▸ What the task asks
Which lines in the rows below contain the string "entry"? Pull out each of those lines in full; case counts.

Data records
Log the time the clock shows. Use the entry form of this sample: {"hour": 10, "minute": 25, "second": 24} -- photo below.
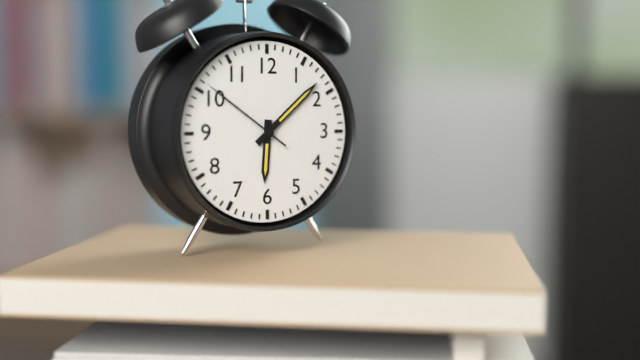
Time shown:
{"hour": 6, "minute": 8, "second": 51}
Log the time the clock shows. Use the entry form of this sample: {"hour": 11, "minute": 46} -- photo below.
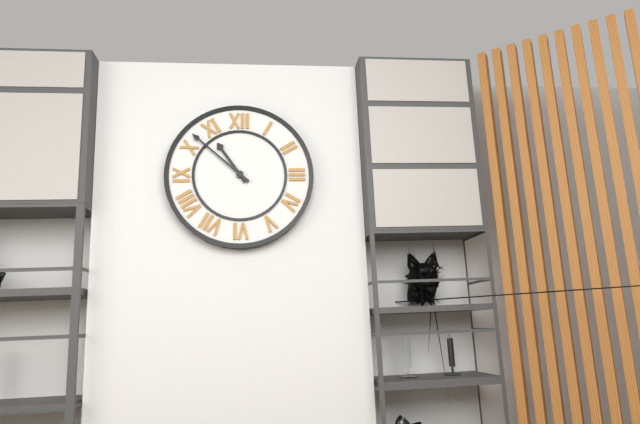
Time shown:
{"hour": 10, "minute": 52}
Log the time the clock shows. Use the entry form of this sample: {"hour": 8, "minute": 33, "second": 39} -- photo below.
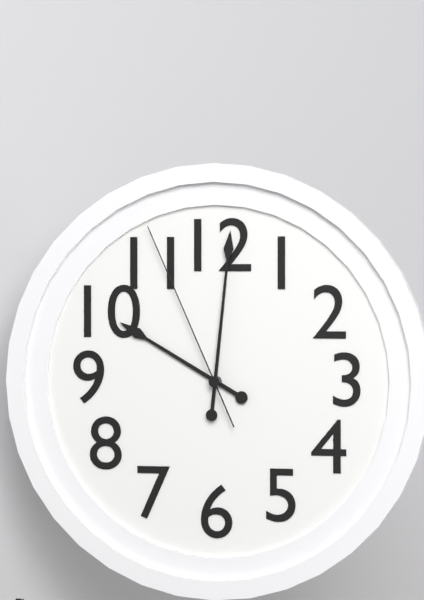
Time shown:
{"hour": 10, "minute": 1, "second": 56}
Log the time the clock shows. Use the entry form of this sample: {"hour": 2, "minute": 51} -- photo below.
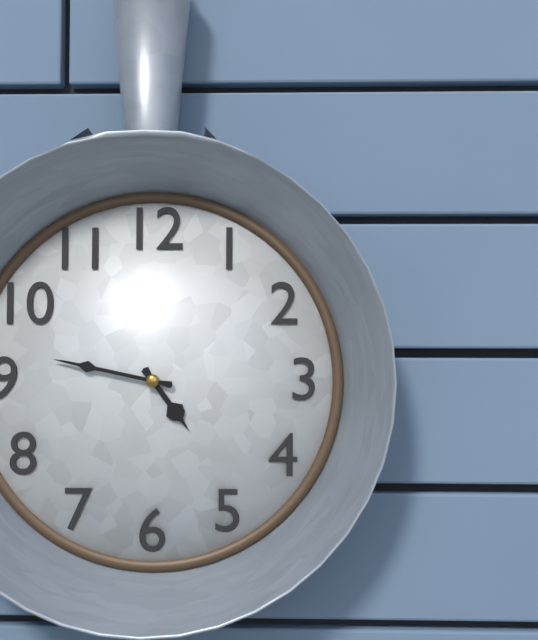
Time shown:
{"hour": 4, "minute": 47}
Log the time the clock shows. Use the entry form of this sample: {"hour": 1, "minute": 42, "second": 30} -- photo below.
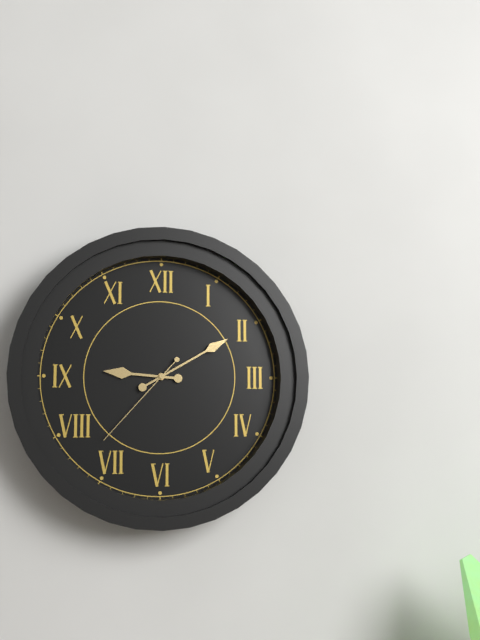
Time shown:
{"hour": 9, "minute": 10, "second": 37}
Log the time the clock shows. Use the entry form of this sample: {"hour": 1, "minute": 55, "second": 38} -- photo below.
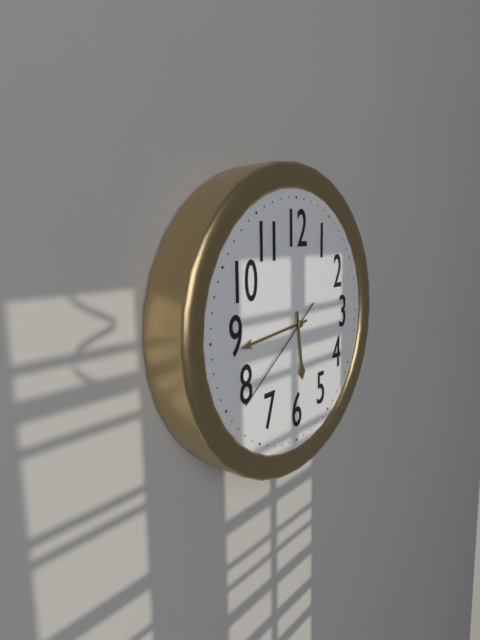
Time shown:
{"hour": 5, "minute": 44, "second": 39}
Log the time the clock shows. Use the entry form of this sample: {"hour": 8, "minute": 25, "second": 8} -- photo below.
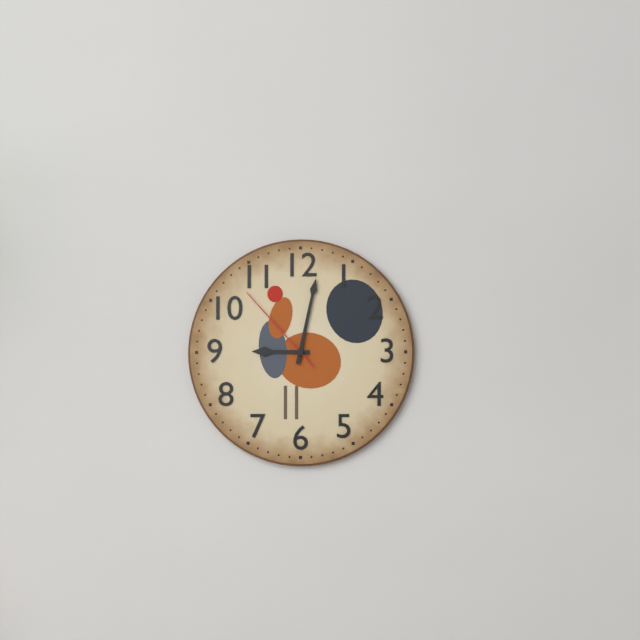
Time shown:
{"hour": 9, "minute": 2, "second": 53}
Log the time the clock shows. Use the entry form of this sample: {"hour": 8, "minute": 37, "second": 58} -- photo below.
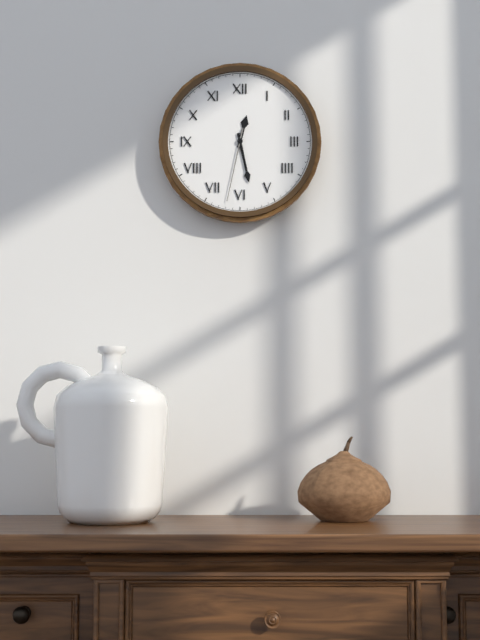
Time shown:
{"hour": 12, "minute": 28, "second": 32}
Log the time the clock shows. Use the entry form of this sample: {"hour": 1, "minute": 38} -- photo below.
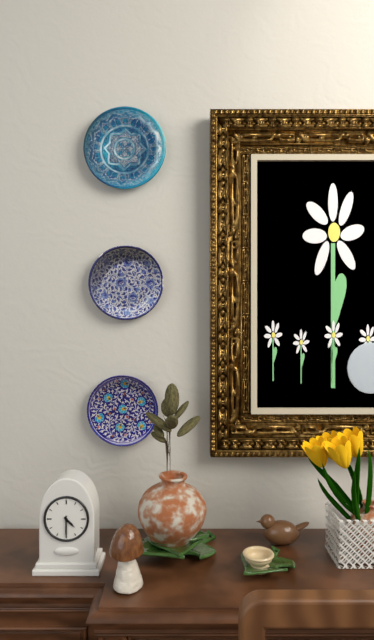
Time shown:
{"hour": 4, "minute": 30}
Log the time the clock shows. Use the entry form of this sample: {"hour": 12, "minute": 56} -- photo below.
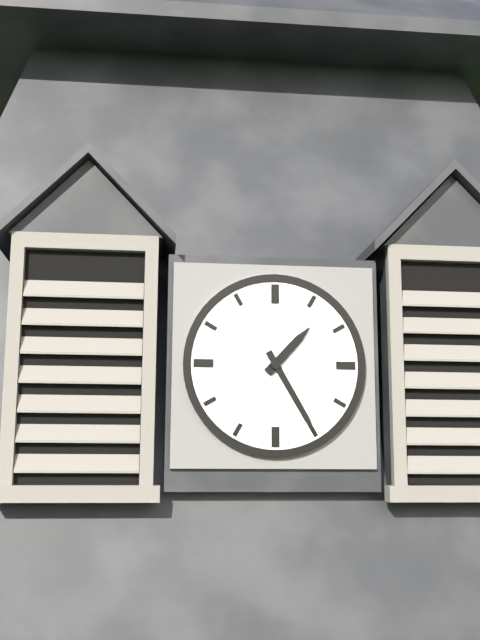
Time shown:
{"hour": 1, "minute": 25}
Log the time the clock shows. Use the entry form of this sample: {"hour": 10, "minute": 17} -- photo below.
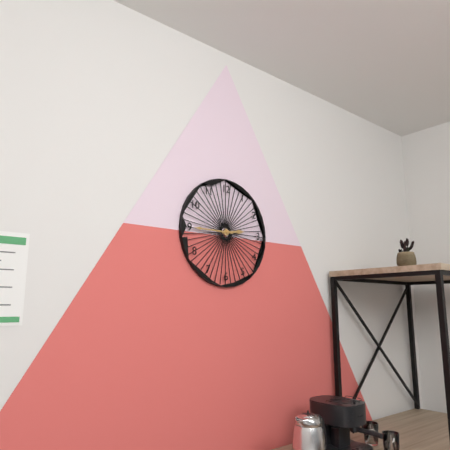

▸ Solution to the exercise
Log the time the clock shows. Use the entry form of this sample: {"hour": 10, "minute": 25, "second": 24} -- photo below.
Log the time the clock shows. Use the entry form of this sample: {"hour": 11, "minute": 46} -- photo below.
Log the time the clock shows. Use the entry form of this sample: {"hour": 8, "minute": 33, "second": 39} -- photo below.
Log the time the clock shows. Use the entry form of this sample: {"hour": 2, "minute": 51} -- photo below.
Log the time the clock shows. Use the entry form of this sample: {"hour": 1, "minute": 42, "second": 30} -- photo below.
Log the time the clock shows. Use the entry form of this sample: {"hour": 1, "minute": 55, "second": 38} -- photo below.
Log the time the clock shows. Use the entry form of this sample: {"hour": 8, "minute": 25, "second": 8} -- photo below.
Log the time the clock shows. Use the entry form of this sample: {"hour": 8, "minute": 37, "second": 58} -- photo below.
Log the time the clock shows. Use the entry form of this sample: {"hour": 1, "minute": 38} -- photo below.
Log the time the clock shows. Use the entry form of this sample: {"hour": 12, "minute": 56} -- photo below.
Log the time the clock shows. Use the entry form of this sample: {"hour": 10, "minute": 17} -- photo below.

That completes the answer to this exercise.